KEHIDUPAN AUSTRALIA (1)

12 6 0
                                    

"Kamu dari mana aja Azka ?" Barang-barang milik Azka sudah tersusun rapi di bagasi mobil saat Azka memarkirkan motornya di garasi.

"Namanya juga jalan-jalan." Azka menggaruk lehernya yang tidak gatal dan langsung menerima lemparan tas ransel terakhir dari ibunya.

"Buset ! Ini Azka kayak diusir beneran lho. Padahal kan cuma butuh beberapa barang doang."

"Semua barang ini nantinya akan kamu butuhkan."

"Yaelah, kan nanti Azka juga bakal pulang paling nggak beberapa bulan sekali lah." Azka menutup bagasi mobil yang sudah dipenuhi barang-barang.

"Ini Azka mandi boleh masih sempet gak ?" Ibunya melihat sekilas ke arloji yang dikenakannya kemudian mengangguk dan memberi isyarat agar Azka tidak lama-lama.

"Oke, lima menit !"

***
"Informasi untuk apartemen dan lain-lain nanti Papa yang akan jelasin ke kamu."

"Oke,"

"Bentar lagi pesawat kamu berangkat." Apa hanya Azka yang merasakan berat jika meninggalkan semuanya di sini ? Atau memang suasana sore menjelang malam ini memang mendukung sekali untuk momen saling merindu ?

"Ma,"

"Iya kenapa ?"

"Mama jaga kesehatan ya ?"

"Iya sayang," dengan lembut, ibunya mengusap kepala Azka yang tingginya melebihi ukuran tubuhnya sendiri sehingga ia perlu berjinjit agar bisa melakukannya.

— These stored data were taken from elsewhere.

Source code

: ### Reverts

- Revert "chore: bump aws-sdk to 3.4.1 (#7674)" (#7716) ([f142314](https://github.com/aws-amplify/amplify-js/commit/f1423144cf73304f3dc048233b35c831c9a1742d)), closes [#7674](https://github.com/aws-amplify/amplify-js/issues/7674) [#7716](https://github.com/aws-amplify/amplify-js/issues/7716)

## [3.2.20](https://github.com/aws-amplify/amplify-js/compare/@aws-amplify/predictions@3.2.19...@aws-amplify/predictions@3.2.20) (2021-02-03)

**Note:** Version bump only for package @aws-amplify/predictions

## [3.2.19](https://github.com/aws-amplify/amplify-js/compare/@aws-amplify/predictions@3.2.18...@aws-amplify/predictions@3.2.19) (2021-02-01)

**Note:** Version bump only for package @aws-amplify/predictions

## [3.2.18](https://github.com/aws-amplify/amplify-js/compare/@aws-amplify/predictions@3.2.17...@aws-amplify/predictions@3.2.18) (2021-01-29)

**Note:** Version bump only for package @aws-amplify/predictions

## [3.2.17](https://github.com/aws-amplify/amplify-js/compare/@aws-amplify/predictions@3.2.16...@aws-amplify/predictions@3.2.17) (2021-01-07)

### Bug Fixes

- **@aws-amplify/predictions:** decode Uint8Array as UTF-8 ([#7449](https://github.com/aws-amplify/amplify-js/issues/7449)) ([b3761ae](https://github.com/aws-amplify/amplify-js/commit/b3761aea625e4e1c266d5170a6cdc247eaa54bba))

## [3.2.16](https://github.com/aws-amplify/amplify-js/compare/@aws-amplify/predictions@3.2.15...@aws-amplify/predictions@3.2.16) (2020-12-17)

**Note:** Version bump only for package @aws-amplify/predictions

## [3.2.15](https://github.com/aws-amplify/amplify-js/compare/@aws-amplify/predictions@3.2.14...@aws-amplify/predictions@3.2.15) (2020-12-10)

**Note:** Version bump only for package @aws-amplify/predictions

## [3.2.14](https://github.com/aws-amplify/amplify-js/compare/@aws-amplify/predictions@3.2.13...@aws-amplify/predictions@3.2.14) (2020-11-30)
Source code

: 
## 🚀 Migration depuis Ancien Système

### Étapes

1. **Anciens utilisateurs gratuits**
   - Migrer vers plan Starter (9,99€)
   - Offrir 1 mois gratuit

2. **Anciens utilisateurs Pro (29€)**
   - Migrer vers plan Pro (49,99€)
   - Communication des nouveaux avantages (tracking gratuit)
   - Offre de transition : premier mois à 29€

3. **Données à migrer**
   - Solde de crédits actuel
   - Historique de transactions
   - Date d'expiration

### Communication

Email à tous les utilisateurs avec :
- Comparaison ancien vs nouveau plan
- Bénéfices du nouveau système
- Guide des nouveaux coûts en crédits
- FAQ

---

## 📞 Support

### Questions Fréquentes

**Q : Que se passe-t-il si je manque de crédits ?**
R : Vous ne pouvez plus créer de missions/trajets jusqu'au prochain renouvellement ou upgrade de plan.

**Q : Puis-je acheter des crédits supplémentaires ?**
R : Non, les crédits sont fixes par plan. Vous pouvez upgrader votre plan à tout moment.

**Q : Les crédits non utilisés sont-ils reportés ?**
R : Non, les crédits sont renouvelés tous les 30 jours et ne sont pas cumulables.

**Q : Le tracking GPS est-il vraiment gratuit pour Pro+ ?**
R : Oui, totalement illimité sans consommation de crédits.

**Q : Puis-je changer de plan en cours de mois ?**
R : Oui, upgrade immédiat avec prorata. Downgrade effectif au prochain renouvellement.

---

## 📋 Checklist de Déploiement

Suara panggilan pemberitahuan sudah mulai terdengar. Inilah saatnya untuk berpisah.

"Ma,"

"Ada apa lagi ?" Suara lembut itu akan Azka rindukan sampai waktu yang belum diketahui.

"Azka boleh minta satu hal lagi gak ?"

"Apa ?" Azka bergerak mendekati ibunya dan mengalungkan kedua lengannya melingkari tubuh ibunya dan merendahkan tubuhnya supaya ia mendapat pelukan yang sama.

"Eh-eh ... Jangan kayak anak kecil,"

"Biarin,"

"Abang hati-hati ya di sana ?" Sebuah usapan tulus di pundaknya membuat air mata Azka sulit di bendung. Ia tidak pernah merasakan kehangatan seperti ini sebelumnya. Baru kali ini. Rasa bahagia Azka terpancar ke wajahnya.

"Azka ?" Suara berat ayahnya membuat Azka melepaskan pelukannya dan segera menenteng tasnya.

"Pa, Azka berangkat ya ?"

"Iya, hati-hati." Pundak Azka terasa lebih berat setelah sang Ayah menepukkan kedua tangannya seolah dia memberikan tanggung jawab serta sebuah kepercayaan kepada putranya.

"Keenan ? Abang duluan ya ?" Mata Keenan sudah sembab dari tadi. Azka berjongkok dan menyamakan tinggi badan adiknya itu untuk memberikan sebuah pelukan hangat untuk menenangkannya.

"Abang cepet pulang ya," baju Azka terlihat basah karena air mata Keenan yang tak berhenti mengalir.

"Oke,"

Azka menghapus air yang menetes dari kedua matanya lalu memaksakan sebuah senyum agar semua ikut tersenyum. "Azka pergi dulu ya," lambaian tangan mereka mengiringi langkah Azka menuju kehidupan baru yang akan sangat asing baginya.

***
Butuh waktu lama untuk merilekskan diri setelah menempuh perjalanan kurang lebih lima jam dari Jakarta ke Australia. Waktu menunjukkan pukul 03.17 dini hari ketika Azka tiba di apartemen yang telah dialamatkan ayahnya. Sebuah gedung bernuansa sederhana yang bertingkat tujuh, terpampang di depan Azka sambil memegang ponsel dan memastikan bahwa bangunan di depannya adalah tempat tinggal yang akan menjadi tempatnya bernaung selama di Australia.